Exercise prompt -
Scan the data below and copy each line where "community" occurs.
☆ ☆ ☆ ☆
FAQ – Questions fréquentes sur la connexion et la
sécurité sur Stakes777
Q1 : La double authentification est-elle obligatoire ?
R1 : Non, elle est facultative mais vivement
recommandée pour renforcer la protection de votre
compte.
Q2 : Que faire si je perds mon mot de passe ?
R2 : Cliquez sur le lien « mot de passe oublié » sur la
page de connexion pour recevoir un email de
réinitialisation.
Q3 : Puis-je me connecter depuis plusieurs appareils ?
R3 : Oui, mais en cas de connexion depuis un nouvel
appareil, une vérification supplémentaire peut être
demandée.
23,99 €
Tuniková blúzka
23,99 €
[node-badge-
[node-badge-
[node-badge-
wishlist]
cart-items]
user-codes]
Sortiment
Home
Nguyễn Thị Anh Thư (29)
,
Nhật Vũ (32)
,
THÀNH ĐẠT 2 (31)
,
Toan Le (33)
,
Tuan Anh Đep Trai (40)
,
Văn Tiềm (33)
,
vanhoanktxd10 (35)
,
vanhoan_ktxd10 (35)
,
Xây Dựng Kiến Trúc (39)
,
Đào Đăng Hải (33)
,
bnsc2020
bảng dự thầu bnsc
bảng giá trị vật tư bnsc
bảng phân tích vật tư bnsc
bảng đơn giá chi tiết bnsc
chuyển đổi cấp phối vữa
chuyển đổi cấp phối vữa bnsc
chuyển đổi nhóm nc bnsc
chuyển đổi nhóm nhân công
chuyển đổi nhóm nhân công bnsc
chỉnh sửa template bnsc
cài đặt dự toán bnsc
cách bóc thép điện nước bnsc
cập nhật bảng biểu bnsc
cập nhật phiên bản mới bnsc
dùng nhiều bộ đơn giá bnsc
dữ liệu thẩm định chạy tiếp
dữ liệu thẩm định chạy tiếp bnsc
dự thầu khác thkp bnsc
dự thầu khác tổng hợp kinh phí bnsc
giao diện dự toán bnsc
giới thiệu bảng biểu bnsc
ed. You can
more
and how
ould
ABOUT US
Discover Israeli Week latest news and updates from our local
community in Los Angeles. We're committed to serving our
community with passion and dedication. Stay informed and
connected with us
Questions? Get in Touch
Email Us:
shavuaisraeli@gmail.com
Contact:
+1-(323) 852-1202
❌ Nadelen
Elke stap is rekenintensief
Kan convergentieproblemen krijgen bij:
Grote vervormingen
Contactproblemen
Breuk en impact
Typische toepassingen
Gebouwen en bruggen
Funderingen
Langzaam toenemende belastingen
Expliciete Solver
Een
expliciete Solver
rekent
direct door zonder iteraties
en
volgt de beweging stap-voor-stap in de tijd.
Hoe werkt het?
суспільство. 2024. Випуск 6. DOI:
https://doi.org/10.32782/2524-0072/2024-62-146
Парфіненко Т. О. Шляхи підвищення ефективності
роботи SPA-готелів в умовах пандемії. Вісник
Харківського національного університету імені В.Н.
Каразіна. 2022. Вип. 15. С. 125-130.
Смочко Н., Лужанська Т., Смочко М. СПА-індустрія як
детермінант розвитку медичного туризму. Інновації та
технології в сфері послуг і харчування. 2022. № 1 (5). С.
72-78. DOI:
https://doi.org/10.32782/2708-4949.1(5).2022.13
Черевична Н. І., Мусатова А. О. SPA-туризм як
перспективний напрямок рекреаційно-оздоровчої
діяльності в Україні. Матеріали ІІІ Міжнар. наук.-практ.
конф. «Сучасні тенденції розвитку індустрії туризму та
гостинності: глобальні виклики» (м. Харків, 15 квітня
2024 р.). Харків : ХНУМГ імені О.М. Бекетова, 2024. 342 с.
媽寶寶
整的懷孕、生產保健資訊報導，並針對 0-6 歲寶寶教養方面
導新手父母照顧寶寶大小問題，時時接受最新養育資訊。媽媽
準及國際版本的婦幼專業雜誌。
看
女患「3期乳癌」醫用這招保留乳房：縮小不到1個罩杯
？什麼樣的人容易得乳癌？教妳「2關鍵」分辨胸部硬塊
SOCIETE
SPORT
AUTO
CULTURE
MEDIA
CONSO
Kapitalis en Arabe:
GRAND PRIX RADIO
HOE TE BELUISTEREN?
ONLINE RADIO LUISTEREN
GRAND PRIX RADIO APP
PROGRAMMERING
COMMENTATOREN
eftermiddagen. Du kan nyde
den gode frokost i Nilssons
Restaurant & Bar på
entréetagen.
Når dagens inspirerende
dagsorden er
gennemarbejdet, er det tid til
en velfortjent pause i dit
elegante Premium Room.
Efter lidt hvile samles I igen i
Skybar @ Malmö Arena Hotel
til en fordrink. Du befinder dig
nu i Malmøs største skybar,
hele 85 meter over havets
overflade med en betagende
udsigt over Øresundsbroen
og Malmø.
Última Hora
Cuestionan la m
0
☆ ☆ ☆ ☆
Exercise result -
community in Los Angeles. We're committed to serving our
community with passion and dedication. Stay informed and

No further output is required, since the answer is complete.